24/08/2024
S’IL N’EN FAUT QU’UN, JE SERAI CELUI-LA : LA SACREE JOURNEE D’UN SPERMATOZOIDE
REFERENCE : Miller DJ « Review: The epic journey of s***m through the female reproductive tract publié dans la r***e Animal (2018), 12:S1, pp s110–s120 ».
MOTS-CLES : Insémination, Période de reproduction
Par une belle soirée d’été, je me suis retrouvé comme plusieurs millions (10 à 20) de mes copains au niveau du corps utérin, une charmante inséminatrice nous ayant fait franchir avec dextérité un col de 1ère catégorie. En d’autres temps, il m’est arrivé d’avoir été expulsé comme plusieurs milliards de mes compagnons d’infortune au niveau du vagin par un taureau à la libido affirmée. Pleins d’ardeur, je me suis aussi rapidement que possible extrait de cette piscine de mucus (100 ml) particulièrement acide pour attaquer un col de 1ère catégorie aux nombreux lacets glissants recouverts qu’ils étaient d’un mucus qui m’a cependant permis de progresser. Gare à ceux qui n’étaient pas assez entraînés, ils y ont subi l’attaque de neutrophiles et d’immunoglobulines.
Arrivé dans le corps utérin, mon voyage allait devoir se poursuivre durant 6 à 8 heures encore avant d’atteindre ma destination à savoir l’oviducte. Poussé vers l’avant par des contractions de l’utérus induites par des oestrogènes, il m’a cependant été possible de me reposer en me fixant aux cellules endométriales. Mais gare à ceux qui en ont trop profité, ils ont été éliminés par les neutrophiles. Une fois franchie la corne utérine, je n’étais pas au bout de mes peines. A son extrémité, la jonction uterotubaire, se trouvait un tunnel, un rétrécissement musculo-vasculaire. Ce fut pour beaucoup la fin du voyage d’autant qu’ils ne disposaient pas du mot de passe ADAM3, une protéine qui chez la souris devait leur permettre de le franchir. Dans l’isthme de l’oviducte, nombreux furent ceux qui furent entraînés vers l’utérus sous l’effet de contractions par la marée des sécrétions. Les plus chanceux se mirent à se débarrasser de leur casque (acrosome) pour continuer d’avancer vers l’ampoule de l’oviducte. La progression dans le brouillard plus ou moins épais de l’oviducte ne fut pas simple. J’ai cependant vite compris qu’il valait mieux se déplacer en groupes et le long des parois du tunnel pour économiser les mouvements de ma queue. Durant notre traversée, j’ai pu bénéficier des effets positifs sur ma capacitation, de différentes protéines, phospholipides et protéoglycanes. Plusieurs enzymes m’ont protégé des attaques des dérivés réactifs de l’oxygène (ROS). Ma mobilité et viabilité ont été renforcées par une protéine, l’oviductine (OVGP1) qui allait aussi m’aider à me fixer sur la membrane pellucide de ma bien-aimée. L’ostéopontine m’a par ailleurs évité de la féconder à plusieurs (polys***mie). Je passerai sous silence les autres produits dopants tels que les facteurs de croissance et les régulateurs métaboliques ou immunologiques impliqués dans mon développement mais aussi dans la fécondation et les premières étapes du développement de ma descendance.

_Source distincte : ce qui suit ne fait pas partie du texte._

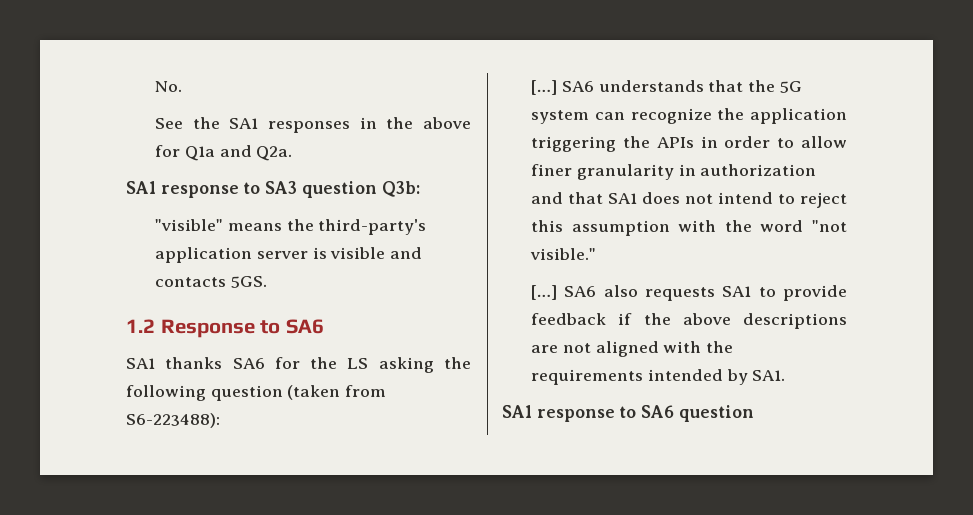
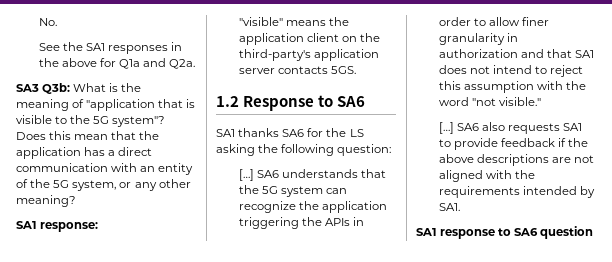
[126,181,420,198] [155,219,427,235] [155,247,422,263] SA1 response to SA3 question Q3b: // "visible" means the third-party's application server is visible and -> [16,83,142,94] [16,99,196,111] [16,115,166,127] [16,131,160,140] [16,147,153,159] [16,163,194,175] [16,179,191,191] [16,195,76,207] [16,221,99,232] [238,17,349,26] [238,33,381,45] [238,49,379,61] [238,68,275,74] SA3 Q3b: What is the meaning of "application that is visible to the 5G system"? Does this mean that the application has a direct communication with an entity of the 5G system, or any other meaning? // SA1 response: // "visible" means the application client on the third-party's application server
[210,385,387,401] [126,413,220,428] question (taken from S6-223488): -> [337,144,392,156] question:

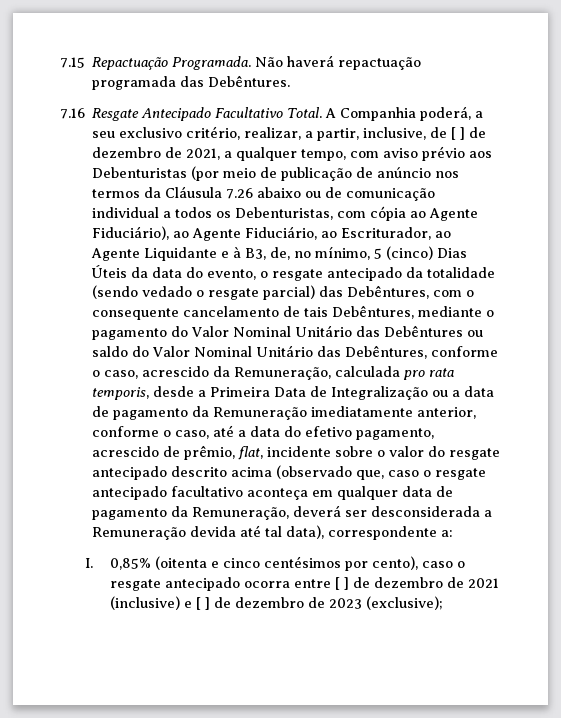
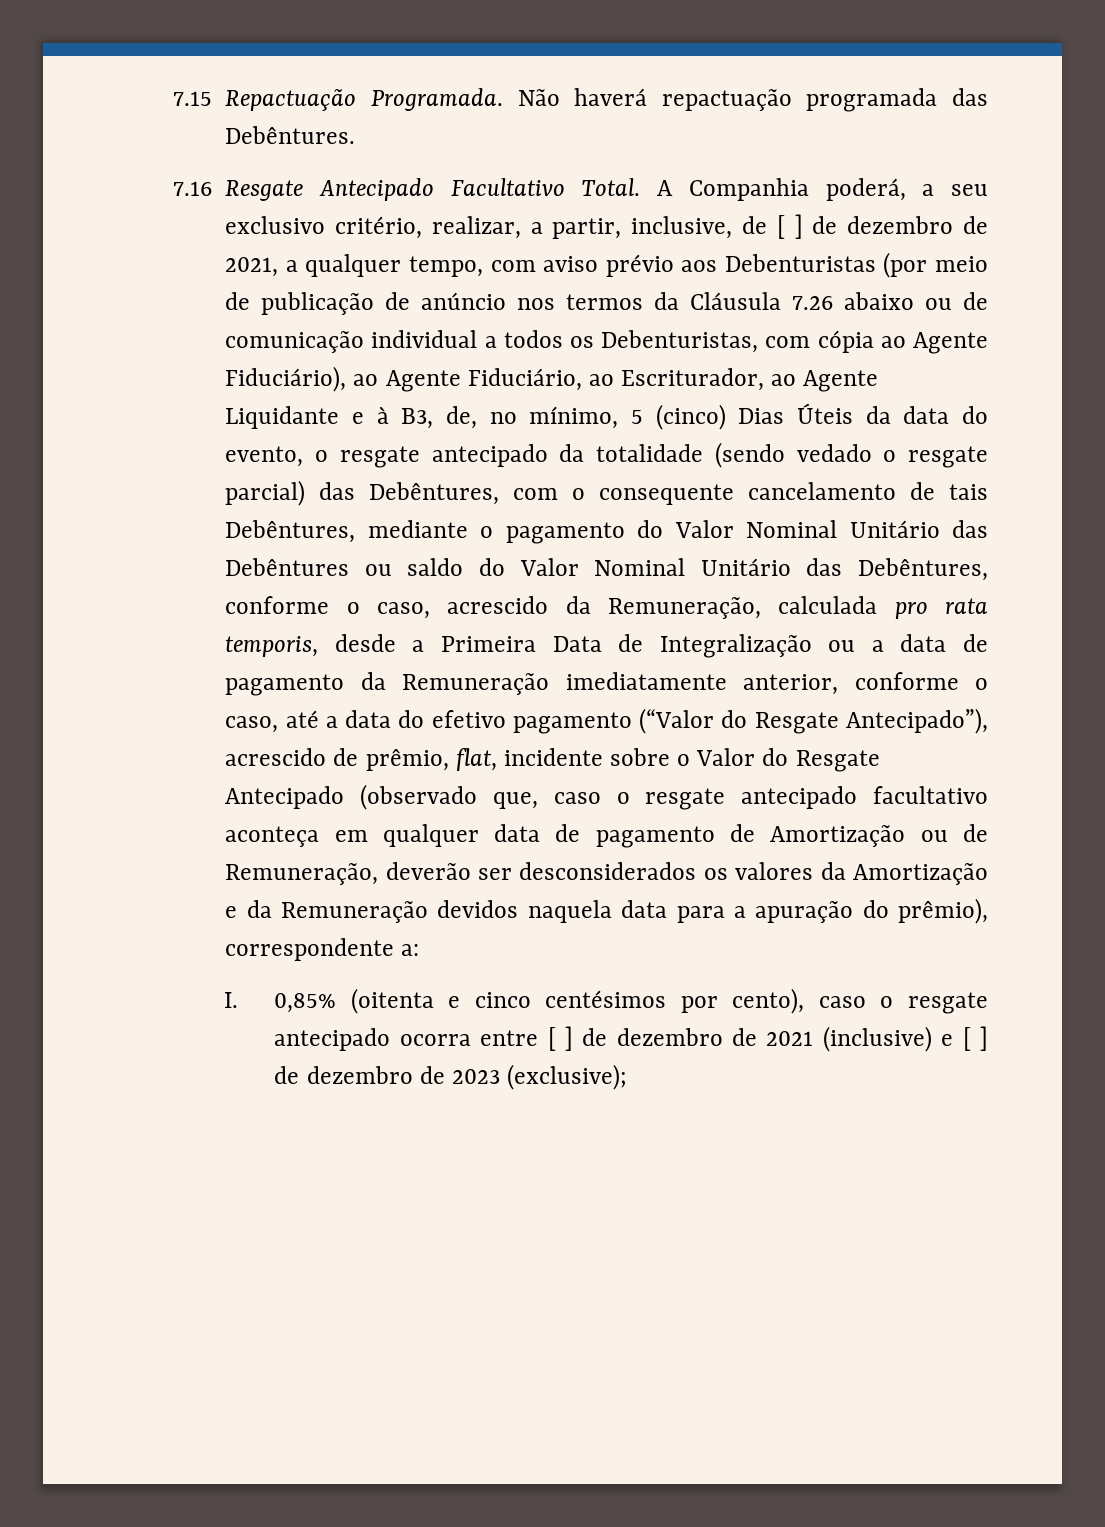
[356,428,435,440] pagamento, -> [512,708,988,734] pagamento (“Valor do Resgate Antecipado”),
[389,446,501,460] [92,466,273,480] valor do resgate antecipado descrito acima -> [696,748,880,772] [225,786,345,809] Valor do Resgate Antecipado
[171,505,493,520] [92,525,325,540] da Remuneração, deverá ser desconsiderada a Remuneração devida até tal data), -> [730,824,988,847] [225,862,988,885] [225,898,988,924] de Amortização ou de Remuneração, deverão ser desconsiderados os valores da Amortização e da Remuneração devidos naquela data para a apuração do prêmio),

L’oviducte a constitué une oasis au cours de mon voyage, un véritable réservoir. En adhérant à certaines cellules de ses parois (merci aux glycanes), ma durée de vie s’est trouvée prolongée et le transcriptome de ses cellules s’est trouvé modifié, l’effet étant différent pour les X et les Y. Cette fixation m’a permis par ailleurs de laisser la place nette (aseptique) pour le suivant à savoir l’embryon car elle a induit une réponse anti-inflammatoire par la synthèse d’interleukine, de TGF et de la PGE. J’ai ainsi évité de me faire bouffer par les PMN.
Mais assez rigolé, mon voyage n’est pas complètement terminé. Il m’a fallu rejoindre l’ampoule en me libérant de ce réservoir. Le mécanisme de cette libération demeure un mystère. Serait-elle induite par un facteur en provenance du liquide folliculaire ou du COC ? Résulterait-elle d’une hypermotilité soudainement acquise ? Serait-elle induite par des glycosidases ? Cette libération serait-elle continue ? On ne le sait pas encore.
Quoiqu’il en soit, je suis très content de voir les chercheurs s’intéresser à cette physiologie de l’oviducte. Des solutions pourraient être trouvées pour me permettre d’y séjourner plus longtemps et d’augmenter ainsi nos chances de perpétuer les espèces.